**Work request**
An exact copy of the lines of the listing below between the "Typically, only the" line and the "any curvature or" line, both included, is the whole answer; please omit the pictures.

**Material to process**

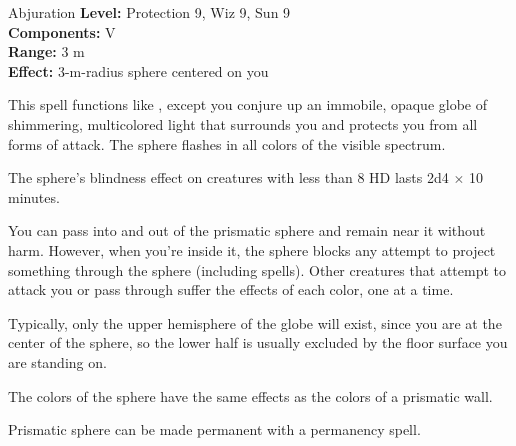 {Abjuration}
{
	\textbf{Level:}
	Protection 9, Wiz 9, Sun 9\\
	\textbf{Components:}
	V\\
	\textbf{Range:}
	3 m\\
	\textbf{Effect:}
	3-m-radius sphere centered on you\\
}
{
	This spell functions like , except you conjure up an immobile, opaque globe of shimmering, multicolored light that surrounds you and protects you from all forms of attack. The sphere flashes in all colors of the visible spectrum.

	The sphere's blindness effect on creatures with less than 8 HD lasts 2d4 $\times$ 10 minutes.

	You can pass into and out of the prismatic sphere and remain near it without harm. However, when you're inside it, the sphere blocks any attempt to project something through the sphere (including spells). Other creatures that attempt to attack you or pass through suffer the effects of each color, one at a time.

	Typically, only the upper hemisphere of the globe will exist, since you are at the center of the sphere, so the lower half is usually excluded by the floor surface you are standing on.

	The colors of the sphere have the same effects as the colors of a prismatic wall.

	Prismatic sphere can be made permanent with a permanency spell.

}

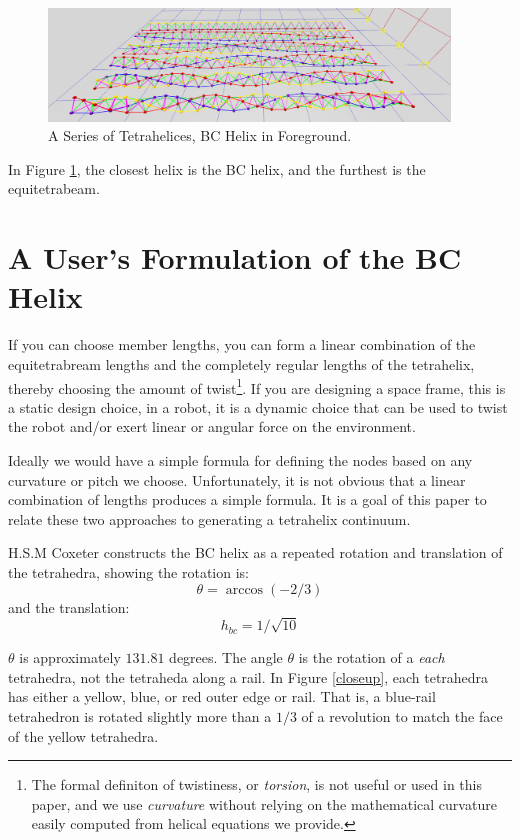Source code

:\documentclass[11pt]{article}
\begin{document}
\begin{figure}[H] %
  \label{fig:series}
  \centering
     \includegraphics[width=0.95\textwidth]{figures/TetrahelixSeries.png}
     \caption{A Series of Tetrahelices, BC Helix in Foreground.}
\end{figure}

In Figure
\ref{fig:series}, the closest helix is the BC helix, and the furthest
is the equitetrabeam.

\section{A User's Formulation of the BC Helix}

If you can choose member lengths, you can form a linear combination of
the equitetrabream lengths and the completely regular lengths of the
tetrahelix, thereby choosing the amount of twist\footnote{The formal definiton
  of twistiness, or \emph{torsion}, is not useful or used in this paper, and
  we use \emph{curvature} without relying on the mathematical curvature easily
  computed from helical equations we provide.}.
If you are designing a
space frame, this is a static design choice, in a robot, it is a
dynamic choice that can be used to twist the robot and/or exert linear or
angular force on the environment.

Ideally we would have a simple formula for defining the nodes based on
any curvature or pitch we choose.  Unfortunately, it is not obvious that a linear
combination of lengths produces a simple formula.  It is a goal of
this paper to relate these two approaches to generating a tetrahelix
continuum.

H.S.M Coxeter constructs the BC helix\cite{coxeter1985simplicial} as a repeated rotation and translation of the tetrahedra, showing the
rotation is:
\[
\theta = \arccos(-2/3) 
\]
and the translation:
\[
h_{bc} = 1/\sqrt{10}
\]

$\theta$ is approximately $131.81$ degrees.
The angle $\theta$ is the rotation of a \emph{each} tetrahedra, not the tetraheda along a rail.  In Figure \ref{closeup},
each tetrahedra has either a yellow, blue, or red outer edge or rail.
That is, a blue-rail tetrahedron is rotated slightly more than a $1/3$ of a revolution to match the face of the yellow tetrahedra.
\end{document}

**Written solution**
	Typically, only the upper hemisphere of the globe will exist, since you are at the center of the sphere, so the lower half is usually excluded by the floor surface you are standing on.

	The colors of the sphere have the same effects as the colors of a prismatic wall.

	Prismatic sphere can be made permanent with a permanency spell.

}

Source code

:\documentclass[11pt]{article}
\begin{document}
\begin{figure}[H] %
  \label{fig:series}
  \centering
     \includegraphics[width=0.95\textwidth]{figures/TetrahelixSeries.png}
     \caption{A Series of Tetrahelices, BC Helix in Foreground.}
\end{figure}

In Figure
\ref{fig:series}, the closest helix is the BC helix, and the furthest
is the equitetrabeam.

\section{A User's Formulation of the BC Helix}

If you can choose member lengths, you can form a linear combination of
the equitetrabream lengths and the completely regular lengths of the
tetrahelix, thereby choosing the amount of twist\footnote{The formal definiton
  of twistiness, or \emph{torsion}, is not useful or used in this paper, and
  we use \emph{curvature} without relying on the mathematical curvature easily
  computed from helical equations we provide.}.
If you are designing a
space frame, this is a static design choice, in a robot, it is a
dynamic choice that can be used to twist the robot and/or exert linear or
angular force on the environment.

Ideally we would have a simple formula for defining the nodes based on
any curvature or pitch we choose.  Unfortunately, it is not obvious that a linear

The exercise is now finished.